Masterson attorney Philip Cohen said the church was mentioned 700 times during trial and argued that it became an excuse for the prosecution’s failure to build a believable case against Masterson, a prominent Scientologist.

Cohen said he would file a motion to dismiss the case, based on the way the jury voted. He said jurors provided additional insights after the mistrial ruling that were helpful but wouldn’t discuss what they told him.

“You always wonder as a lawyer if what you’re doing in court every day is making any inroads ... with the jury,” Cohen said. “Clearly we made inroads.”

Jurors were escorted out of the courthouse without speaking with reporters.

Masterson did not testify. Cohen presented no defense testimony and instead focused on inconsistencies in the accounts of the three accusers, who he said changed their stories over time and spoke with each other before going to police.

“The key to this case is not when they reported it,” Cohen said during closing arguments. “It’s what they said when they reported it. What they said after they reported it. And what they said at trial.”

Mueller argued that Masterson was a man “for whom ‘no’ never meant ‘no,’” as shown by the graphic and emotional testimony of the three accusers.

Two women said they were served drinks by Masterson and became woozy or passed out before being violently raped. One said she thought she would die as Masterson held a pillow over her face.

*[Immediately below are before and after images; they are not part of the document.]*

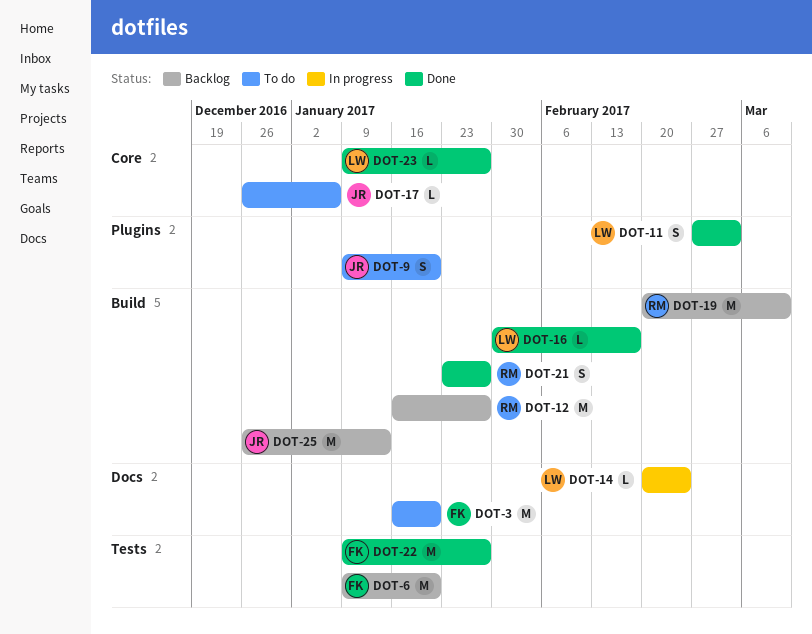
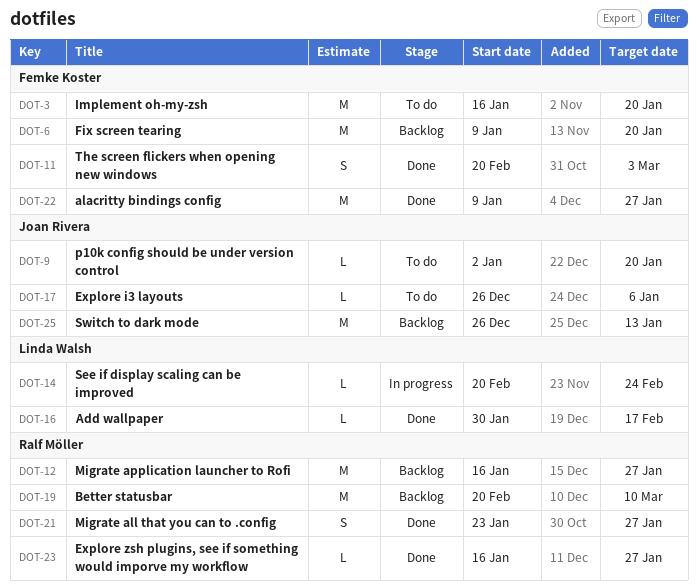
DOT-9, estimate: S -> L
DOT-9, start: Jan 9 -> Jan 2
DOT-11, owner: Linda Walsh -> Femke Koster
DOT-11, start: Feb 27 -> Feb 20
DOT-23, owner: Linda Walsh -> Ralf Möller
DOT-23, start: Jan 9 -> Jan 16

An ex-girlfriend said she awoke to finding Masterson having sex with her without her consent. The defense said her claims were undermined because she later had sex with him after they broke up.

Cohen told jurors they could acquit Masterson if they thought he “actually and reasonably believed” the women consented to having sex. Mueller countered that nobody would believe the acts described were consensual, reminding jurors that one woman repeatedly told him “no,” pulled his hair and tried to get out from under him.

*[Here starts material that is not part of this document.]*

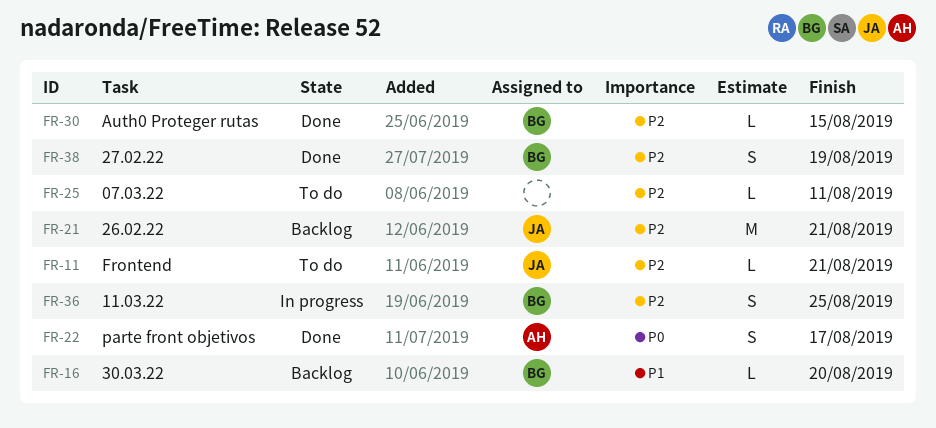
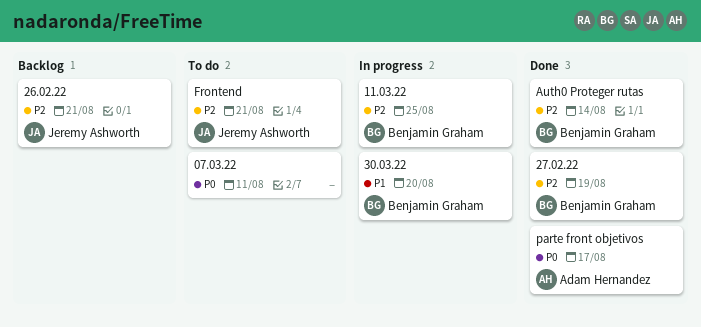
07.03.22, priority: P2 -> P0
30.03.22, status: Backlog -> In progress
Auth0 Proteger rutas, due: Aug 15 -> Aug 14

Mueller told jurors not to be swayed by defense speculation and said contradictions in the victims’ testimony were signs of authenticity as opposed to accounts that had been scripted.

The charges date to a period when Masterson was at the height of his fame, starring from 1998 until 2006 as Steven Hyde on Fox’s “That ’70s Show.” The show made stars of Ashton Kutcher, Mila Kunis and Topher Grace and is getting an upcoming Netflix reboot with “That ’90s Show.”

Masterson had reunited with Kutcher on the Netflix comedy “The Ranch” but was written off the show when an LAPD investigation was revealed in December 2017.